The above criticisms are minor, and overall F. has offered up an extremely compelling set of tightly linked arguments showing that Aristotle’s position on the discontinuity between the sublunary and celestial worlds has wide ranging implications for the integration of sciences such as biology and meteorology and for how Aristotle understands the “system” of nature as a whole. F.’s arguments show how subtly Aristotle works his way between Plato and his notion of nature as intelligent thing with a strong (to say the least) cosmic teleology and atomists like Democritus who maintain that nature amounts to a mere plurality of bodies that operate with no teleological constraints. Bringing to light the implications of Aristotle’s “first substance” shows more clearly what this middle ground looks like.

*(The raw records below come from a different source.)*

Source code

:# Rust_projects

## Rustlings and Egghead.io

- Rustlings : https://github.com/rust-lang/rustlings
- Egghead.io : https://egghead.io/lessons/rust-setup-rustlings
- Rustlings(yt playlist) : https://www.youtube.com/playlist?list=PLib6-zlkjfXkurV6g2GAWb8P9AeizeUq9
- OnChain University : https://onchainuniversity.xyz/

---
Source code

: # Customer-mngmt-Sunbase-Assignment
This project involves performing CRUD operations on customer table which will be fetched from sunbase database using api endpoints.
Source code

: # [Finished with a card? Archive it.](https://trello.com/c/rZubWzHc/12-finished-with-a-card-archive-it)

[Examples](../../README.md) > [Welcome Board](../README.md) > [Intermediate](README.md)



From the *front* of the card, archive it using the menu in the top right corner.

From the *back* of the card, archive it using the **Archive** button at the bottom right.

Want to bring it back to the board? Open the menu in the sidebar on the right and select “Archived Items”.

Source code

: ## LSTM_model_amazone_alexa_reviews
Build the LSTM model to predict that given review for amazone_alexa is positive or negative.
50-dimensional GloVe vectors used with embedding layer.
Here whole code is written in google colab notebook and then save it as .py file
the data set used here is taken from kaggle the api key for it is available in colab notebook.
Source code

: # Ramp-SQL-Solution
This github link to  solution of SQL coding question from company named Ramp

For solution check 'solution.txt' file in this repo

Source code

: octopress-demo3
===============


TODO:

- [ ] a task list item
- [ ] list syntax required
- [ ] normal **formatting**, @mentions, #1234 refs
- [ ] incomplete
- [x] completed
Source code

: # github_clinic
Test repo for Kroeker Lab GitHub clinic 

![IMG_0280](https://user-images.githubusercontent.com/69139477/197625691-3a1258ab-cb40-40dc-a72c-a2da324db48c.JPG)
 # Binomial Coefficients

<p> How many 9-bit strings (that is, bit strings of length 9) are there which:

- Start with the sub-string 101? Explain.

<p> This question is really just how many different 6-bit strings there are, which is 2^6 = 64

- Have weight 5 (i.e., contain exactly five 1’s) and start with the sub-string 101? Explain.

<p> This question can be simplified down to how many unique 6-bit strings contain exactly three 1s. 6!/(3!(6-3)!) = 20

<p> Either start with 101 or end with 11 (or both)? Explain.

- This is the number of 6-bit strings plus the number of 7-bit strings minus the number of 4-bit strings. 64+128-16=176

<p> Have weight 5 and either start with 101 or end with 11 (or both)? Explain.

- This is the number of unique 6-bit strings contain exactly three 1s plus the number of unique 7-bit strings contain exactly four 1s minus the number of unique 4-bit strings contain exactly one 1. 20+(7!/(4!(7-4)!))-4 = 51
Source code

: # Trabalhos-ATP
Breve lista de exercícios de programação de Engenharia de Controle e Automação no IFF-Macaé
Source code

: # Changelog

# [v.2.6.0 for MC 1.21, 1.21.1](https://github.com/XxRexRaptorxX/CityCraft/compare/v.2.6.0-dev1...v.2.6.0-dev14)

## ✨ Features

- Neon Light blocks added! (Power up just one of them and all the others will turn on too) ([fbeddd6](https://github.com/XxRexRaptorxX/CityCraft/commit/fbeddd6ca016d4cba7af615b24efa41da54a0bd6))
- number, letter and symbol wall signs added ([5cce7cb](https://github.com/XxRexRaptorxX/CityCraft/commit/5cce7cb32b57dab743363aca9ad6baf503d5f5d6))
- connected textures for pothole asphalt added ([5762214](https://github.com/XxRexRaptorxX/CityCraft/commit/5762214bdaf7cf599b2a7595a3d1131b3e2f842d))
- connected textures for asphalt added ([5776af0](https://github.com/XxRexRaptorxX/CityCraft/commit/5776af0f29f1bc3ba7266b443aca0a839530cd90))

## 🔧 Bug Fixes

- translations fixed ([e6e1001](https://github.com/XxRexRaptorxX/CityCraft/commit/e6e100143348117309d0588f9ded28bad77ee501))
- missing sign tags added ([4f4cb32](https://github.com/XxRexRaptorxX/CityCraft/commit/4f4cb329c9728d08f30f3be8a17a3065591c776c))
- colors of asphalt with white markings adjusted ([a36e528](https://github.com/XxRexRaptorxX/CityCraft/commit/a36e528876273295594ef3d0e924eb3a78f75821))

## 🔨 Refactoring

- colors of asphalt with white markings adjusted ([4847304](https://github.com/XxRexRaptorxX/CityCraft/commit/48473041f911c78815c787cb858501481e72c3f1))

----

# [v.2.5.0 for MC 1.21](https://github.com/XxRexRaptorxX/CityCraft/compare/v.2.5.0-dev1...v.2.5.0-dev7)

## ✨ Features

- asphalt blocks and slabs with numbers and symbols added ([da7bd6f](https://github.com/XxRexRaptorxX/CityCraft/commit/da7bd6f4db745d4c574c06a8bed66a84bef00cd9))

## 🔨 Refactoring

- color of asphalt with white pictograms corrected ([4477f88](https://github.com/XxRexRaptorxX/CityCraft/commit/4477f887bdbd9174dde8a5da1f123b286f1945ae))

This book will be of interest to those wishing to gain a greater understanding of how Aristotle’s philosophy of science is situated historically—as I have stated the historical context provided with respect to doxographers and ancient commentators is outstanding—and those interested in contemporary interpretation of Aristotle’s philosophy of science. The index is a bit thin, but the footnotes are extensive and filled with references to a good deal of recent work related to Aristotle’s conception of science. Readers familiar with Aristotle’s philosophy of science will find a set of issues that will cause them to re-think their perspective. To cite just one example, F.’s discussion of body and his argument for why Aristotle refuses to distinguish between soma and stereon unintentionally sheds light on why an account of the ontological status of Aristotle’s mathematical objects can be so difficult to work out. F.’s states in the Acknowledgements that the “enormous possibilities” of Aristotle’s text remain “largely unparalleled” (xiv); the present book admirably bears out this claim.